Does prodigy have built-in support for BIO (etc)?

We don’t have a converter for that, no. We thought about adding one, but there are a few subtle variations of it (IOB vs IOB2 vs BILOU), and the problems could be hard to debug if it loads the data incorrectly. We also usually encourage stand-off formats, as it avoids a potential source of train/test skew.

I would suggest creating a custom recipe, so that you can control the way spaCy will be tokenizing the text. You’ll want to do something like this:


import Language
from spacy.tokens import Doc

def create_whitespace_tokenizer(nlp):
    def whitespace_tokenizer(string):
        return Doc(nlp.vocab, words=string.split())
    return whitespace_tokenizer

Language.factories['tokenizer'] = create_whitespace_tokenizer

spaCy’s training process is a little unusual among NLP tools, in that we actually use the run-time tokenization during training.
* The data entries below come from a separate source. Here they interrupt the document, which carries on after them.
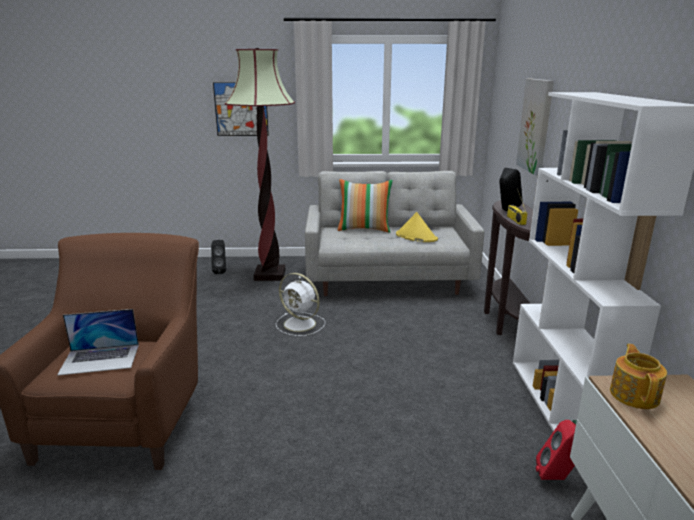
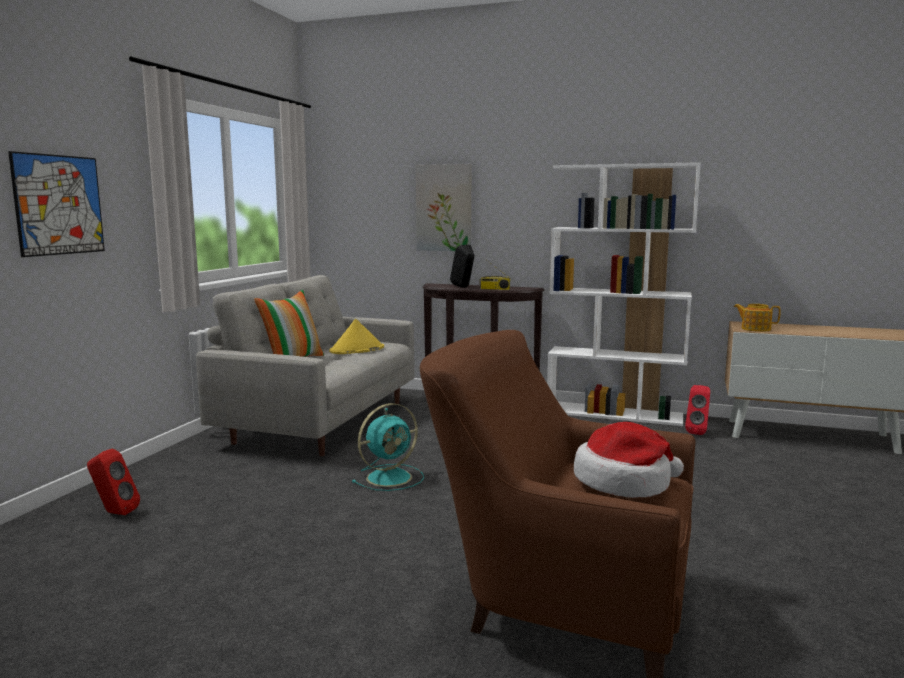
camera: 70 degrees left, 10 degrees down
(100, 359) = (624, 482): laptop -> hat
(220, 271) = (114, 513): black speaker -> red speaker
(270, 275) = (198, 478): floor lamp -> none
(301, 324) = (391, 477): white fan -> turquoise fan

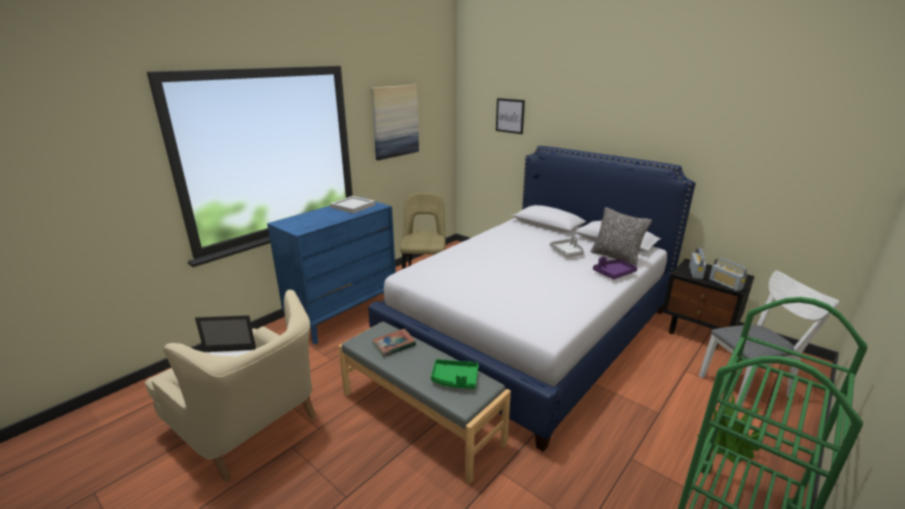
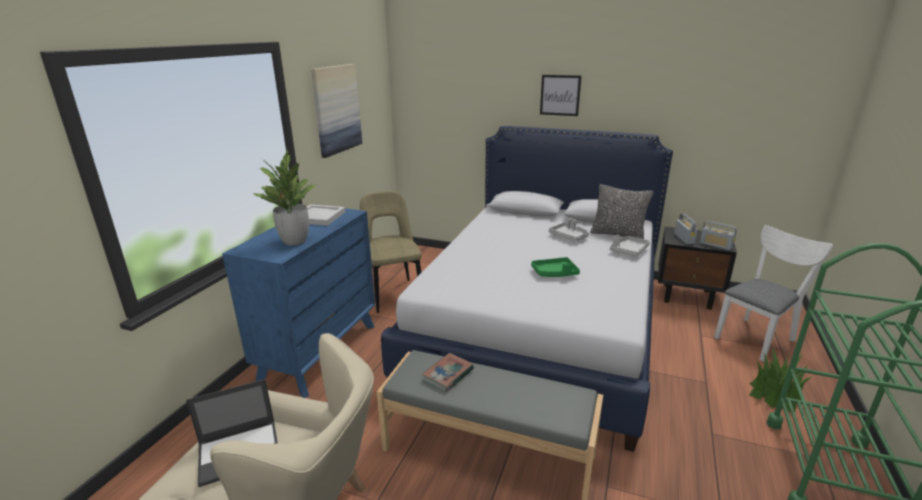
camera: 20 degrees left, 0 degrees up
(320, 221) = (294, 241): none -> potted plant
(455, 379) = (544, 397): green tray -> green tray (555, 273)
(510, 116) = (460, 95): picture -> picture (560, 95)
(613, 273) = (629, 251): purple tray -> grey tray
Most tools use the gold-standard tokenization and sentence segmentation. However, I think this is mostly because the tools are only ever evaluated with gold-standard segmentation – so this source of train/test skew stays hidden.

It’s usually very helpful to have the model learning from exactly the tokenization you’re going to get at runtime. But if the text comes in an IOB format, we don’t get to tokenize the text during training — so we have to hack the tokenizer, as above.

If you’re not pre-tokenizing the text at runtime, you should probably make sure spaCy’s tokenizer is matching your NER data’s tokenization reasonably well. You can customize it in a variety of ways if necessary: https://spacy.io/usage/linguistic-features#section-tokenization

Yeah, we’ve written our own tokenizer for all labeling, training, and prediction. I definitely agree that the tokenization has to be the same, otherwise it’s nearly impossible to evaluate performance of a sequence labeler.

The tokenization-overriding step was not particularly simple to get working with prodigy, though we figured it all out with some help from you guys :slight_smile:

I assume I’ll write a couple different “encoders” that take multi-token spans and convert them - something like labels_as_bio(doc) or labels_as_bioe(doc) or whatever. I may be misunderstanding some of your response though… are you saying there’s another way (outside of some encoding system) to train a sequence labeler on multi-token label spans?

This reminds me: do you intend to allow intra-token annotation at some point, or is the only way to do that through a tokenizer that splits on every char?